Jan 21, 2024Jan 21, 2024

Making heavy plate bending more efficient is about more than effectively moving material to and from the press brake. Positioning, measuring, and adjusting the workpiece also affects the stability and repeatability of bending.

For heavy metal fabricators using high-tonnage press brakes, the ratio of material handling time to forming time is astonishingly high. Making heavy plate bending more efficient is about more than effectively moving material to and from the press brake. Positioning, measuring, and adjusting the workpiece also affects the stability and repeatability of bending.

This is the reality for an increasing number of shops turning to press brakes of 400 tons or more to bend longer lengths of high-tensile-strength steels in pursuit of lower-weight structural components and lower cost-per-part manufacturing. Fortunately, a growing list of machine accessories and automation devices can lighten the load.

In many critical applications, material distortion is enemy No. 1 when it comes to part quality. The less distortion, the better the quality of the bend. One way to minimize distortion is to support your material better.

(Stored data)
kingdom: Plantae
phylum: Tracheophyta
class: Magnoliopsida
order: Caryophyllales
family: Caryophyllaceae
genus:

Job —
Answer these questions using the press brake excerpt above:
(a) Shops are increasingly turning to press brakes of what tonnage?
(b) In many critical applications, what is material distortion called?
(c) What way to minimize distortion does the excerpt give?

Exercise result —
(a) 400 tons or more
(b) Enemy No. 1 when it comes to part quality
(c) Supporting the material better